WHAT TO WORK ON: Pick out and copy every line below that contains the string "back". Matches must have the same case.

- - - - -

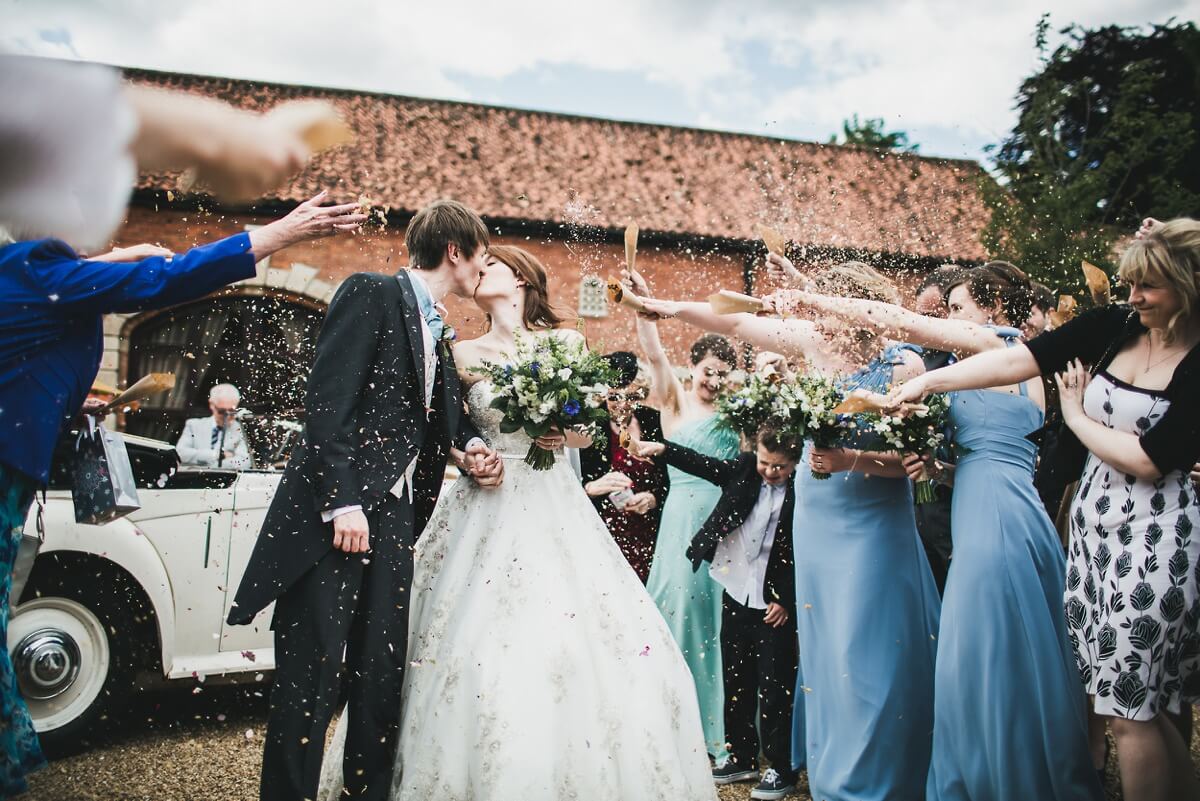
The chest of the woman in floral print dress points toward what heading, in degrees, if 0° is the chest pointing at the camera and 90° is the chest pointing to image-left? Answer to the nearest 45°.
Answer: approximately 45°

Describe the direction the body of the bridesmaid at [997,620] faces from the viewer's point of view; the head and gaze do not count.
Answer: to the viewer's left

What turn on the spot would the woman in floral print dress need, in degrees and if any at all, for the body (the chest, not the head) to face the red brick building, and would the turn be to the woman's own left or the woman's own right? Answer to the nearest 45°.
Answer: approximately 90° to the woman's own right

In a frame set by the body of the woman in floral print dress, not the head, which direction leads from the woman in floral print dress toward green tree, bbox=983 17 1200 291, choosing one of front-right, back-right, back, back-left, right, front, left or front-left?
back-right

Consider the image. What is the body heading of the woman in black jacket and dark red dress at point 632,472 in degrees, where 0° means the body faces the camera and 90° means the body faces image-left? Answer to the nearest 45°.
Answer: approximately 0°

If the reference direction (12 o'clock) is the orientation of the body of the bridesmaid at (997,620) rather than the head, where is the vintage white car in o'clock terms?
The vintage white car is roughly at 12 o'clock from the bridesmaid.

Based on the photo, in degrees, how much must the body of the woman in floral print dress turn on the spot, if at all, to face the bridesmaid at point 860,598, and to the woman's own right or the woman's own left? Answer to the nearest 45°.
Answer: approximately 90° to the woman's own right

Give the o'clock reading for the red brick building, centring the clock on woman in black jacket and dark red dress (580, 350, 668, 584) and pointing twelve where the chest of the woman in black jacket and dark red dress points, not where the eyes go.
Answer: The red brick building is roughly at 6 o'clock from the woman in black jacket and dark red dress.

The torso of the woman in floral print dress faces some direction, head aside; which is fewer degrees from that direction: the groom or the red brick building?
the groom
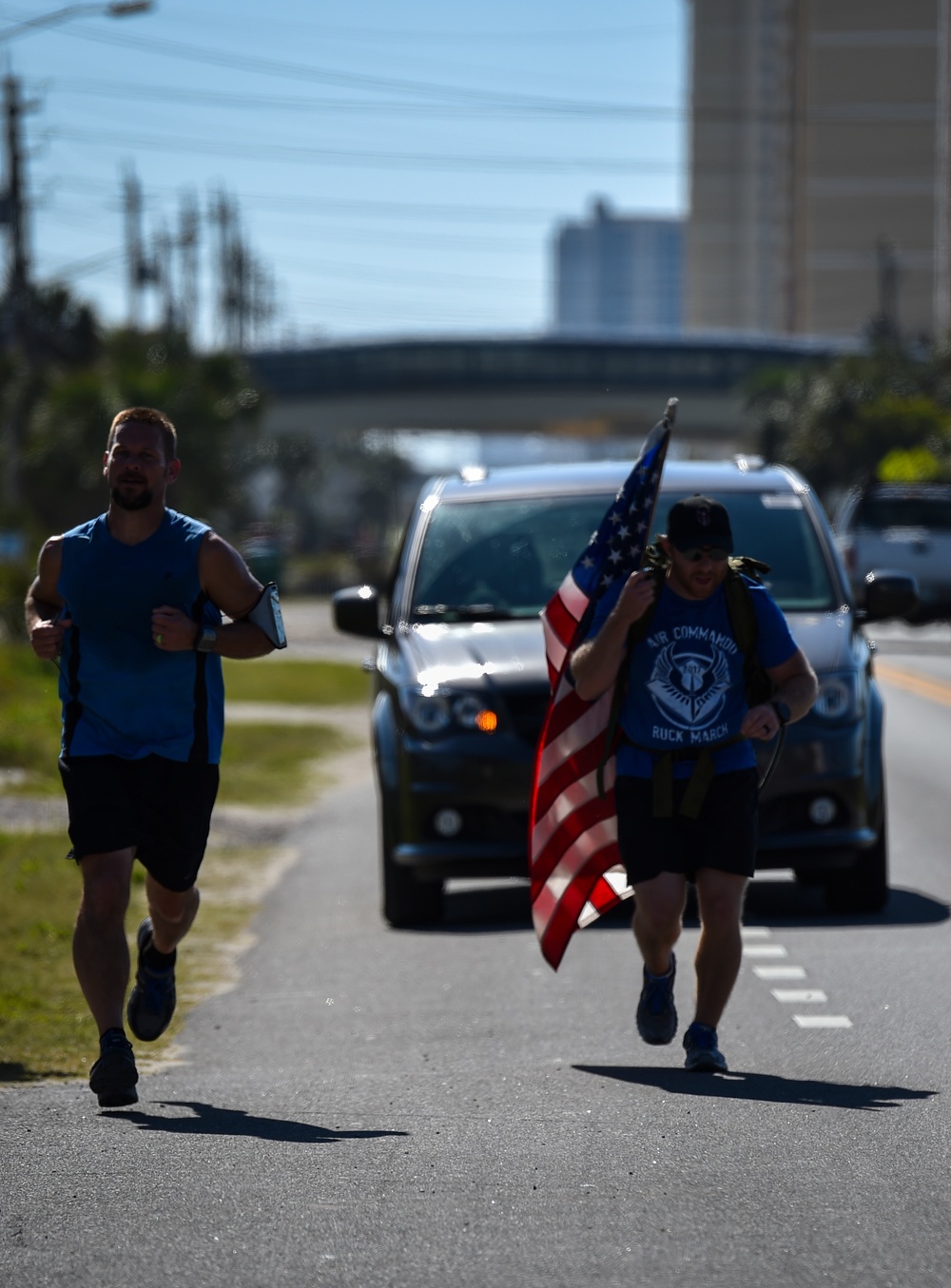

- - - - -

FINISHED EXERCISE:
In a frame set by the body of the woman in floral print dress, not the head, which direction leads from the woman in floral print dress toward green tree, bbox=983 17 1200 291, choosing one of front-right, back-right, back, back-left, right, front, left or front-left?
back-right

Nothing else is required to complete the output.